Frequently Asked Questions
At the Western York Region Ontario Health Team, we’re dedicated to providing our community with answers to their health and social care questions.
If you have a question for our team, please review the list below of some of our frequently asked questions. If we haven’t provided an answer to your question, please contact us.
Ontario’s health care system is complex, and many patients, families, caregivers, and providers find it confusing, inconvenient and challenging to navigate.
In particular, patients experience gaps in care as they transition from one provider to the next. They wait too long for care and find that they have to repeat their health history and fill out duplicate forms when moving from one level of care to the next.
The intent of the Ontario Health Team model is to create the right connections for patients and providers to deliver better, faster, more coordinated and patient-centred care.
Health care providers and organizations eligible to become an Ontario Health Team include, but are not limited to, those that provide:
- Primary care
- Secondary care
- Home care
- Community support services
- Mental health and addictions services
- Health promotion and disease prevention services
- Rehabilitation and complex care
- Palliative care
- Residential care
- Short-term transitional care
- Long-term care home placement
- Emergency health services
- Laboratory and diagnostic services
- Midwifery services, and other social and community services and other services, as needed by the population.
The Government of Ontario, through the Ministry, is introducing a new model to integrate care delivery and funding, which will enable patients, families, communities, providers, and system leaders to better work together, innovate, and build on what is best in Ontario’s health care system.
The goal is to provide better, more connected care across the province. We call this new model of care Ontario Health Teams.

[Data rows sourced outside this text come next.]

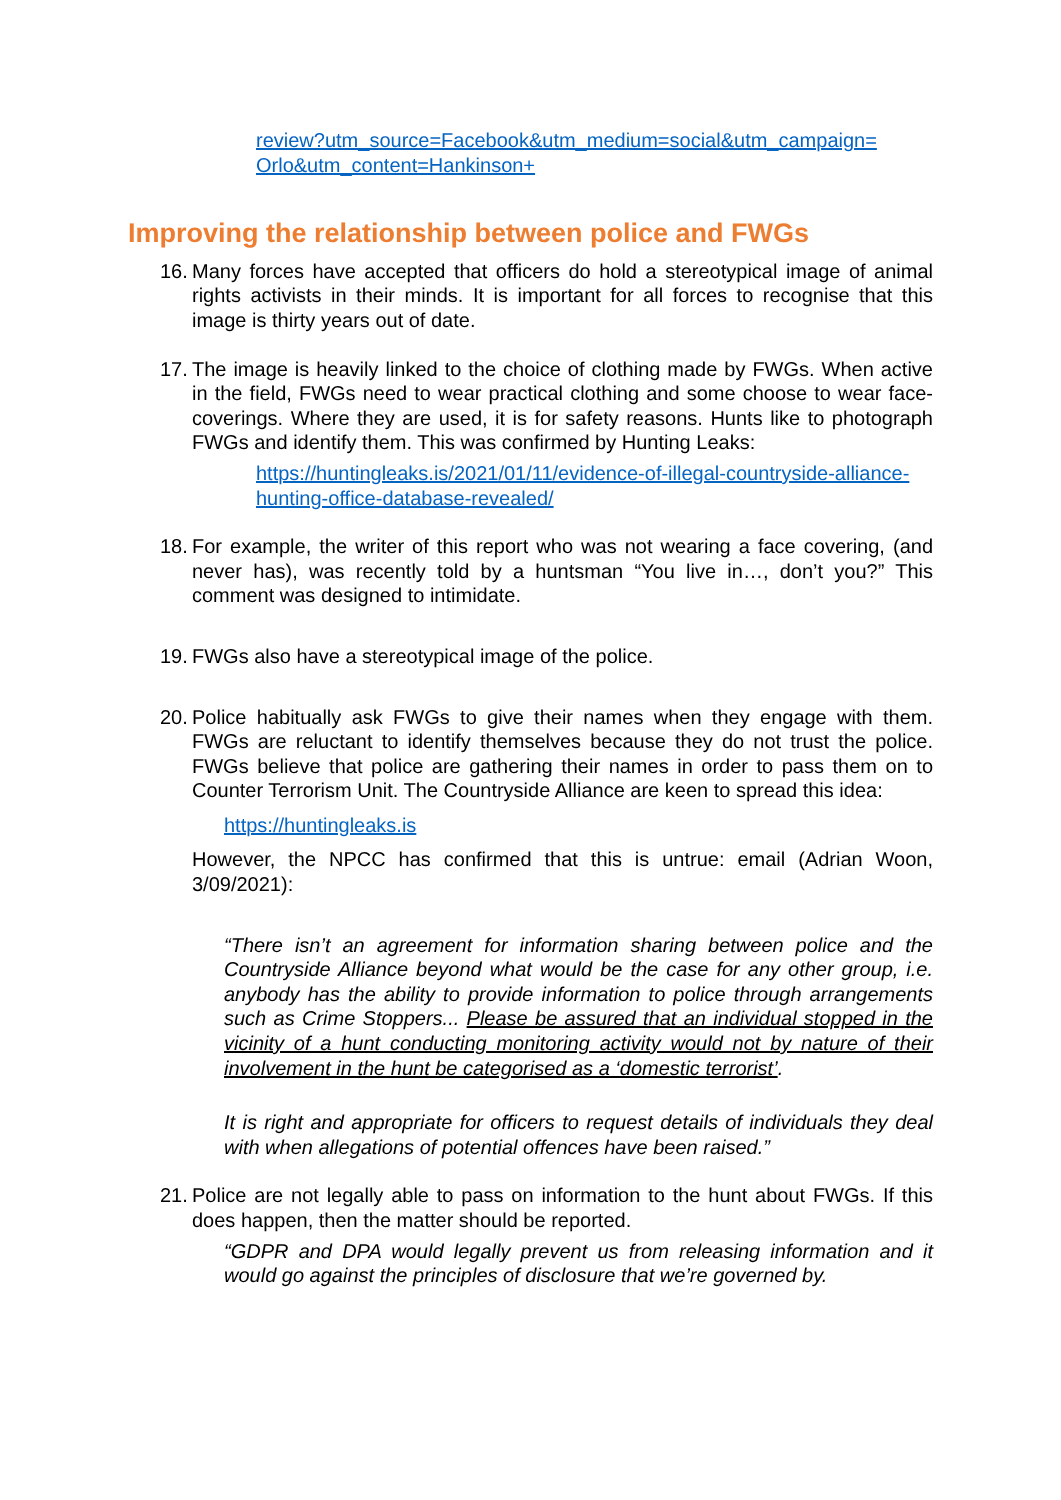review?utm_source=Facebook&utm_medium=social&utm_campaign=
Orlo&utm_content=Hankinson+
Improving the relationship between police and FWGs
16.
Many forces have accepted that officers do hold a stereotypical image of animal rights activists in their minds. It is important for all forces to recognise that this image is thirty years out of date.
17.
The image is heavily linked to the choice of clothing made by FWGs. When active in the field, FWGs need to wear practical clothing and some choose to wear face-coverings. Where they are used, it is for safety reasons. Hunts like to photograph FWGs and identify them. This was confirmed by Hunting Leaks:
https://huntingleaks.is/2021/01/11/evidence-of-illegal-countryside-alliance-hunting-office-database-revealed/
18.
For example, the writer of this report who was not wearing a face covering, (and never has), was recently told by a huntsman “You live in…, don’t you?” This comment was designed to intimidate.
19.
FWGs also have a stereotypical image of the police.
20.
Police habitually ask FWGs to give their names when they engage with them. FWGs are reluctant to identify themselves because they do not trust the police. FWGs believe that police are gathering their names in order to pass them on to Counter Terrorism Unit. The Countryside Alliance are keen to spread this idea:
https://huntingleaks.is
However, the NPCC has confirmed that this is untrue: email (Adrian Woon, 3/09/2021):
“There isn’t an agreement for information sharing between police and the Countryside Alliance beyond what would be the case for any other group, i.e. anybody has the ability to provide information to police through arrangements such as Crime Stoppers... Please be assured that an individual stopped in the vicinity of a hunt conducting monitoring activity would not by nature of their involvement in the hunt be categorised as a ‘domestic terrorist’.
It is right and appropriate for officers to request details of individuals they deal with when allegations of potential offences have been raised.”
21.
Police are not legally able to pass on information to the hunt about FWGs. If this does happen, then the matter should be reported.
“GDPR and DPA would legally prevent us from releasing information and it would go against the principles of disclosure that we’re governed by.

Ontarians should expect a health care system that:
- Is designed to ensure patients experience seamless transitions across different care providers and settings;
- Promotes the active involvement and participation of primary care providers throughout a person’s care journey;
- Takes care of a person’s complete physical and mental health needs, and not just one condition at a time;
- Encourages and enables healthy behaviours and activities, and self-care that promote physical and mental health and well-being;
- Is interconnected, so that patients don’t have to repeat their health history over and over again or take the same test multiple times for different providers;
- Is easy to access and provides navigation when patients, families, and caregivers have questions or need assistance;
- Provides the appropriate level of care in the appropriate setting, at the right time;
- Achieves better value by delivering better quality for the same or lower cost; and
- Is built on collaboration, partnership, trust, communication, and mutual respect between patients, families, caregivers, providers, and communities.
These are the hallmarks of a system that is connected.
It is critical to emphasize that the new model will not interfere with patient’s choice of health care providers or disrupt the continuity of any patient’s care with their current health care providers.
The Patient Declaration of Values for Ontario articulates some of the fundamental principles and values that will guide the culture of Ontario Health Teams.
Ontarians will continue to access care from their existing care providers. As Ontario Health Teams are created, Ontarians will be provided with information about the benefits of this model.
Ontarians will still be able to choose who provides their care. As the province begins this work, Ontarians can continue to contact their health care providers for the health care they need.
Improvements in integrated care through Ontario Health Teams will fundamentally change how patients, families, and caregivers experience the health care system.
As Ontario Health Teams are formed—which will be an ongoing process over several years until provincial coverage is achieved—patients will be able to more easily access and navigate the system and be better supported as they transition from one health care provider or setting to another.
For each component of the model, Ontario Health Teams are expected to meet certain commitments and service delivery expectations for their population after their first year of operations through to maturity.
Patients of early Ontario Health Teams will begin to experience better coordinated, integrated health care that is easier to navigate.
For providers, Ontario Health Teams foster local collaboration and enables greater communication and coordination.
Providers will be supported to work as one coordinated team—focusing on patients and specific local needs, so people can more easily navigate the system and experience easy and coordinated transitions from one health care provider to another.
These teams will have the flexibility to redesign how they deliver care to meet the needs of their patients in the most effective way.